Stored data entries:

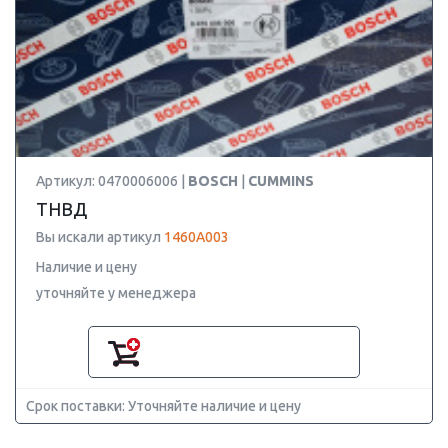
Артикул: 0470006006 |
BOSCH
|
CUMMINS
ТНВД
Вы искали артикул
1460A003
Наличие и цену
уточняйте у менеджера
Срок поставки: Уточняйте наличие и цену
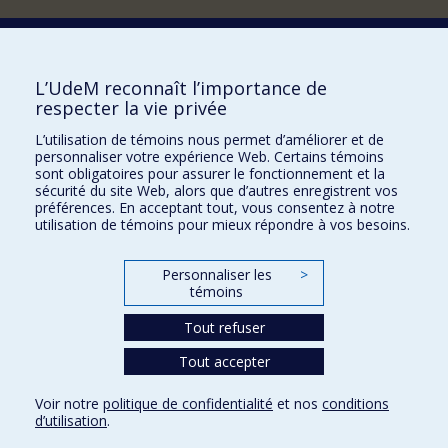
Comment soutenir le Département?
L’UdeM reconnaît l’importance de
respecter la vie privée
BESOIN D'AIDE?
L’utilisation de témoins nous permet d’améliorer et de
Plan du site
personnaliser votre expérience Web. Certains témoins
Signaler une erreur
sont obligatoires pour assurer le fonctionnement et la
sécurité du site Web, alors que d’autres enregistrent vos
Accessibilité
préférences. En acceptant tout, vous consentez à notre
utilisation de témoins pour mieux répondre à vos besoins.
FACULTÉ DES ARTS ET DES SCIENCES
Nos départements et écoles
Personnaliser les
>
témoins
Nos centres d'études
Tout refuser
Nos programmes et cours
Tout accepter
Confidentialité
Voir notre
politique de confidentialité
et nos
conditions
Conditions d’utilisation
d’utilisation
.
Paramètres des témoins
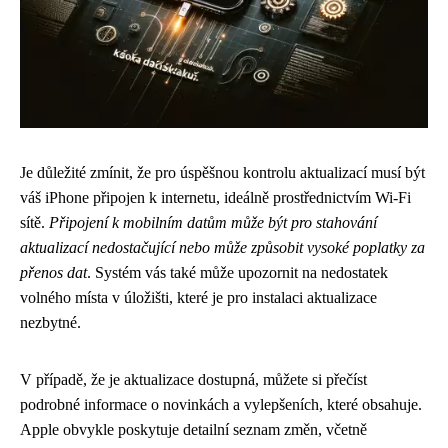
Je důležité zmínit, že pro úspěšnou kontrolu aktualizací musí být
váš iPhone připojen k internetu, ideálně prostřednictvím Wi-Fi
sítě.
Připojení k mobilním datům může být pro stahování
aktualizací nedostačující nebo může způsobit vysoké poplatky za
přenos dat
. Systém vás také může upozornit na nedostatek
volného místa v úložišti, které je pro instalaci aktualizace
nezbytné.
V případě, že je aktualizace dostupná, můžete si přečíst
podrobné informace o novinkách a vylepšeních, které obsahuje.
Apple obvykle poskytuje detailní seznam změn, včetně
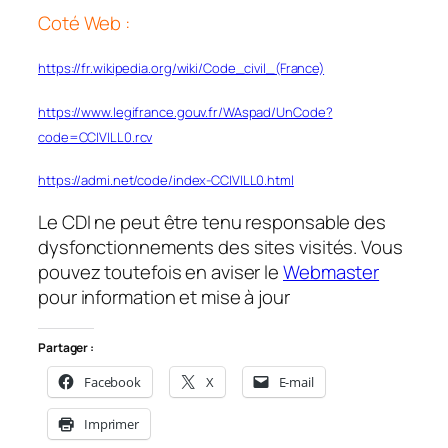
Coté Web :
https://fr.wikipedia.org/wiki/Code_civil_(France)
https://www.legifrance.gouv.fr/WAspad/UnCode?
code=CCIVILL0.rcv
https://admi.net/code/index-CCIVILL0.html
Le CDI ne peut être tenu responsable des
dysfonctionnements des sites visités. Vous
pouvez toutefois en aviser le
Webmaster
pour information et mise à jour
Partager :
Facebook
X
E-mail
Imprimer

Aim of the task =>
Above are the entries; copy out every line among them that contains the word "aktualizace".

Task output =>
volného místa v úložišti, které je pro instalaci aktualizace
V případě, že je aktualizace dostupná, můžete si přečíst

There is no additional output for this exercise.